Eureka Math Grade 7 Module 6 Lesson 22 Answer Key

Engage NY Eureka Math 7th Grade Module 6 Lesson 22 Answer Key

Eureka Math Grade 7 Module 6 Lesson 22 Example Answer Key

Example 1.
a. The circle to the right has a diameter of 12 cm. Calculate the area of the shaded region.

b. Sasha, Barry, and Kyra wrote three different expressions for the area of the shaded region. Describe what each student was thinking about the problem based on his or her expression.
Sasha’s expression: \(\frac{1}{4}\) π(6²)
Barry’s expression: π(6² ) – \(\frac{3}{4}\) π(6²)
Kyra’s expression: \(\frac{1}{2}\)(\(\frac{1}{2}\) π(6²))
Answer:
a.
→ What information do we need to calculate the area?
We need the radius of the circle and the shaded fraction of the circle.

→ What is the radius of the circle? How do you know?
The radius of the circle is 6 cm since the length of the radius is half the length of the diameter.

→ Now that we know the radius, how can we find the area of the shaded region?
Find the area of one quarter of the circle because the circle is divided into four identical parts, and only one part is shaded.

→ Choose a method discussed, and calculate the area of the shaded region.
A_{quarter circle} = \(\frac{1}{4}\)πr²
The area in squared centimeters:
\(\frac{1}{4}\)π(6)² = 9π ≈ 28.27
The area of the shaded region is about 28.27 cm².

b. Sasha’s expression: \(\frac{1}{4}\) π(6²)
Sasha’s expression gets directly to the shaded area as it represents a quarter of the area of the whole circle.

Barry’s expression: π(6² ) – \(\frac{3}{4}\) π(6²)
Barry’s expression shows the area of the whole circle minus the unshaded area of the circle or three – quarters of the area of the circle.

Kyra’s expression: \(\frac{1}{2}\)(\(\frac{1}{2}\) π(6²))

# [BRIEF A]
In the circle-area answer key, why is the radius of the circle 6 cm?
# [BRIEF B]
Shorten the paragraph of the circle-area answer key that begins "Barry’s expression shows", keeping its main facts.
# [BRIEF C]
Continue the circle-area answer key from its last line.

# [SUPPLIED ENTRIES]
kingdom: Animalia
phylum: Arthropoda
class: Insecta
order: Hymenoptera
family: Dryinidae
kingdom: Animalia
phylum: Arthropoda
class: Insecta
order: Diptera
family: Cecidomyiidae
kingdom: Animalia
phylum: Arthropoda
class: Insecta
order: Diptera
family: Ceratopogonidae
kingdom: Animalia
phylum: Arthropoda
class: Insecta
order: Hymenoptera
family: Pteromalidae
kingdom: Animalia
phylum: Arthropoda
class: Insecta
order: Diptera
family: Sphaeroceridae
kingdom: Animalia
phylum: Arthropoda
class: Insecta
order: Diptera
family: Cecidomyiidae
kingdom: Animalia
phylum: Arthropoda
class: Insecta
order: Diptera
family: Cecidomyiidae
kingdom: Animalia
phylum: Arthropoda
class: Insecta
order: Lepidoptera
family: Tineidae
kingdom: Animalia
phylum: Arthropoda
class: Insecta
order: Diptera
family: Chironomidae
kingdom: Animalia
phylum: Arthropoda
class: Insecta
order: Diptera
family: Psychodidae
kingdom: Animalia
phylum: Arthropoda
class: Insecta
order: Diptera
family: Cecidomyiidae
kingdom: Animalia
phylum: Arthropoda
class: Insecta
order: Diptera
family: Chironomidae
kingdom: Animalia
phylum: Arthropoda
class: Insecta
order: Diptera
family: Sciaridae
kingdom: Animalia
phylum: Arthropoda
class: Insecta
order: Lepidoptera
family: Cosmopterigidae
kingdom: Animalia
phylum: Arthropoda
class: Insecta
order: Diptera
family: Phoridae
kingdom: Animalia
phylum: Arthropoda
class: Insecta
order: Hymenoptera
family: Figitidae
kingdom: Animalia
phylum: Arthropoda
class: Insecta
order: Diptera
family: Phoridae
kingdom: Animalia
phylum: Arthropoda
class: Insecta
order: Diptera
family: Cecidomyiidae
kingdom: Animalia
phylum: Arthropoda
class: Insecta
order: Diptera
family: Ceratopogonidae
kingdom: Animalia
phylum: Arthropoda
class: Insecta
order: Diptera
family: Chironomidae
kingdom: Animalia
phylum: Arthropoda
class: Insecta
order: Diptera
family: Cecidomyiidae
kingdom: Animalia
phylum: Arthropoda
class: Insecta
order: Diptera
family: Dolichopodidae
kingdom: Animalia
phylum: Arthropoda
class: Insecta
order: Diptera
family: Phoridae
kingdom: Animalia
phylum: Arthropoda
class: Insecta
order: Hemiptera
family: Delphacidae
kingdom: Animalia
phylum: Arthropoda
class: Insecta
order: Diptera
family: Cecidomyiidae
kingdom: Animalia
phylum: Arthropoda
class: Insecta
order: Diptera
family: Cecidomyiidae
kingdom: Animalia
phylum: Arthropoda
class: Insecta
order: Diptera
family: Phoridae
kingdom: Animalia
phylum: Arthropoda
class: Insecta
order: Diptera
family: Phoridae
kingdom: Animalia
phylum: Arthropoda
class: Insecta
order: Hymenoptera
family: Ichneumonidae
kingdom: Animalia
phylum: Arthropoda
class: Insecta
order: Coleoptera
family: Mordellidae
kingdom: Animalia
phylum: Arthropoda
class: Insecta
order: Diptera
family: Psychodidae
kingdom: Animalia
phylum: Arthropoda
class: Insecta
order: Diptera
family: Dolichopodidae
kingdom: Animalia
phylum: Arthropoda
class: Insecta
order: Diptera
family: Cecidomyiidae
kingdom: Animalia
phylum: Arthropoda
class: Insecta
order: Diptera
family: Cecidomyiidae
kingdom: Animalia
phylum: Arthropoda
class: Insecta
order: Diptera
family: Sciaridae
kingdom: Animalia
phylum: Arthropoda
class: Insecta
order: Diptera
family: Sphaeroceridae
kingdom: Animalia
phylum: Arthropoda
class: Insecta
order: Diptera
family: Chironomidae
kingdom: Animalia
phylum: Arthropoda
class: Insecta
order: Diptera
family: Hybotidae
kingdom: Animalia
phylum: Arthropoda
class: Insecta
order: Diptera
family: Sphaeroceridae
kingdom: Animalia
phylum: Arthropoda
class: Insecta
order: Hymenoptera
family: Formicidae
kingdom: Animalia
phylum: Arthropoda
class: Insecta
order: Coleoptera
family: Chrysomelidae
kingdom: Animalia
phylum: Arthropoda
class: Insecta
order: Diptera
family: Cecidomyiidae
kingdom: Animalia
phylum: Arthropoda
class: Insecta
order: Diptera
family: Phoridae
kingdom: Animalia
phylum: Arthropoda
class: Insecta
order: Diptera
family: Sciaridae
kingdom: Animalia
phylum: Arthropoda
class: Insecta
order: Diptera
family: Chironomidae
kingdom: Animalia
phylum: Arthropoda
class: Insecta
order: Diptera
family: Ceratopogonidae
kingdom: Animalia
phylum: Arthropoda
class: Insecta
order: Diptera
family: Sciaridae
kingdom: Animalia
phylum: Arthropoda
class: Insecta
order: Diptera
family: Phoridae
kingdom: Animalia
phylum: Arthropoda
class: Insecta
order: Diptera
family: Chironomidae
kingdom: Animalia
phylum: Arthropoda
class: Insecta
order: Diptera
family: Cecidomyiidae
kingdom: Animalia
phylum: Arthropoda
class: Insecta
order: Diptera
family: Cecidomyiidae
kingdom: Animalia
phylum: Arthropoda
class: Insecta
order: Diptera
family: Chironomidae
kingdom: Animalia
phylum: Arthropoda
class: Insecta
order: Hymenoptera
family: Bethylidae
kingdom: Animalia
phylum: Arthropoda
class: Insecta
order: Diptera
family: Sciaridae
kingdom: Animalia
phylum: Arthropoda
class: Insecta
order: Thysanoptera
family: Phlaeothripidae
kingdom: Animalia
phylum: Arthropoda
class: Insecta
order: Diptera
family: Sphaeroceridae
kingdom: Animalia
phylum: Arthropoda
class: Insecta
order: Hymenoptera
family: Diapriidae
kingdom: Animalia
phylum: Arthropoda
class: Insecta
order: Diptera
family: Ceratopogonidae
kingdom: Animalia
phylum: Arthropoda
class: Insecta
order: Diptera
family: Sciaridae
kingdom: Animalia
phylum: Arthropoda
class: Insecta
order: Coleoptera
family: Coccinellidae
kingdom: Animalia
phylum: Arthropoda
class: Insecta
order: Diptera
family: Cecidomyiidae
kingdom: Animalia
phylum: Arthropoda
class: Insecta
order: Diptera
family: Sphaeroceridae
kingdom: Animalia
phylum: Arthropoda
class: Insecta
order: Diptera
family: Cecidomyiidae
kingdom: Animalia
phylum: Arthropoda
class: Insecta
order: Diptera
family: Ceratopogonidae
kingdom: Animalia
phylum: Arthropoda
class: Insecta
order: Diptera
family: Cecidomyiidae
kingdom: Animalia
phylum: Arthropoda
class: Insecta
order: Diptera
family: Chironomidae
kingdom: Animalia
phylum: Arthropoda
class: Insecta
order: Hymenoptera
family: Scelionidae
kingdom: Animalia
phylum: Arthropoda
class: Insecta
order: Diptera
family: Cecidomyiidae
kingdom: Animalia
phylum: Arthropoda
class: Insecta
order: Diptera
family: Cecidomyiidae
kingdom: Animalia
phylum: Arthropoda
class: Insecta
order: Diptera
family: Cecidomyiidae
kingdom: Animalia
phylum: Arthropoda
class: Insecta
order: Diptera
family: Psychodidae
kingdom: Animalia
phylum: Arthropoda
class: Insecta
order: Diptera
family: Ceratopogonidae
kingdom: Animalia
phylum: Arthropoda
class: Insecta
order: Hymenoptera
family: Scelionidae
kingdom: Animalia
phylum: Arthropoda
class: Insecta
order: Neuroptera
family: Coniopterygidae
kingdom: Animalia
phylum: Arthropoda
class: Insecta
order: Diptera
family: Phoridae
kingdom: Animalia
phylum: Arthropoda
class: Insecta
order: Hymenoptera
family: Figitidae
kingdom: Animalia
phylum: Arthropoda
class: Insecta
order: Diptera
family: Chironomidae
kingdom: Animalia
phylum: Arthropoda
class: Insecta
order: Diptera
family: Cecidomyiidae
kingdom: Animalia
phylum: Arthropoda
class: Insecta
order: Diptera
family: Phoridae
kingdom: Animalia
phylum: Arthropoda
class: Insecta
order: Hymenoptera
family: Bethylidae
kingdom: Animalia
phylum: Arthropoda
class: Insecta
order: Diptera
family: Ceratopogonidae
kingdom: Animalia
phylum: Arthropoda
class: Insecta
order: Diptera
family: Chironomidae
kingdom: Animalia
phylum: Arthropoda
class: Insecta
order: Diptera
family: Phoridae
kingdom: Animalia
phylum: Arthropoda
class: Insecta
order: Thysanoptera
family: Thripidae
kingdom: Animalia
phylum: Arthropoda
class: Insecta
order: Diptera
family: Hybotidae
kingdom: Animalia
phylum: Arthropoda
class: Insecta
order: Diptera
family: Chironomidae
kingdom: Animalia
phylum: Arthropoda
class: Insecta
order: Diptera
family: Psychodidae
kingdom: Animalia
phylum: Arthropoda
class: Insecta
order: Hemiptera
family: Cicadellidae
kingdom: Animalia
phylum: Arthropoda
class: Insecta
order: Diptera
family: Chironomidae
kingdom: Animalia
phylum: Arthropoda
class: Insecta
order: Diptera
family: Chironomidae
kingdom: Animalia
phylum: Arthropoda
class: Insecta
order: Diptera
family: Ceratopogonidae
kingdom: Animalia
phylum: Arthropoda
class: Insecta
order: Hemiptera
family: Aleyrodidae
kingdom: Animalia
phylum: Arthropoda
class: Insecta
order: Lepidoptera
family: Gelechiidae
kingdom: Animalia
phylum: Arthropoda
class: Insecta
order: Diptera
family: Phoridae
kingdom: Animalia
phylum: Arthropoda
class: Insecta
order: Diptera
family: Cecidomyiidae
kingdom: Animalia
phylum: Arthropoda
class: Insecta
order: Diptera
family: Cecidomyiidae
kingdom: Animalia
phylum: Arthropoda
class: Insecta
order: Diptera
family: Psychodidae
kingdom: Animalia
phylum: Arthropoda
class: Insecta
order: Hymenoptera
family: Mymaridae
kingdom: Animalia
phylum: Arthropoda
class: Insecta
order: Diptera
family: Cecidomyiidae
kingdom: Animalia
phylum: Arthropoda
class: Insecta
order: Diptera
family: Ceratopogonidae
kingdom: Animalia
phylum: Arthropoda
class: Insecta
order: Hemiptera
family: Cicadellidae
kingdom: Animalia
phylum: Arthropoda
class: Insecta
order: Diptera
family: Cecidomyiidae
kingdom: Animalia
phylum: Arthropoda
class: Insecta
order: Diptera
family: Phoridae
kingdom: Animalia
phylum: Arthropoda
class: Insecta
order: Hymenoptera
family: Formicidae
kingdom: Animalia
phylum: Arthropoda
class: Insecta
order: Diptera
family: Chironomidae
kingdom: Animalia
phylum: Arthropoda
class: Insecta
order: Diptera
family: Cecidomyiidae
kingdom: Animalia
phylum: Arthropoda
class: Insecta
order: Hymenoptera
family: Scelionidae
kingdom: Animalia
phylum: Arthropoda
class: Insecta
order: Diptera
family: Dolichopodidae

# [REPLY A]
The radius is half the length of the diameter, which is 12 cm.

# [REPLY B]
Barry’s expression takes the area of the whole circle and subtracts the unshaded area, which is three-quarters of the circle.

# [REPLY C]
Kyra’s expression arrives at the shaded area by taking half the area of the whole circle, which is half of the circle, and taking half of that area, which leaves a quarter of the area of the whole circle.

Example 2.
The square in this figure has a side length of 14 inches. The radius of the quarter circle is 7 inches.
a. Estimate the shaded area.

b. What is the exact area of the shaded region?
c. What is the approximate area using π ≈ \(\frac{22}{7}\)?
Answer:
→ Describe a strategy to find the area of the shaded region.
Find the area of the entire square, and subtract the area of the unshaded region because the unshaded region is four quarter circles of equal radius or a whole circle.

→ What is the difference between parts (b) and (c) in Example 2?
Part (b) asks for the exact area, which means the answer must be left in terms of pi; part (c) asks for the approximate area, which means the answer must be rounded off.

→ How would you estimate the shaded area?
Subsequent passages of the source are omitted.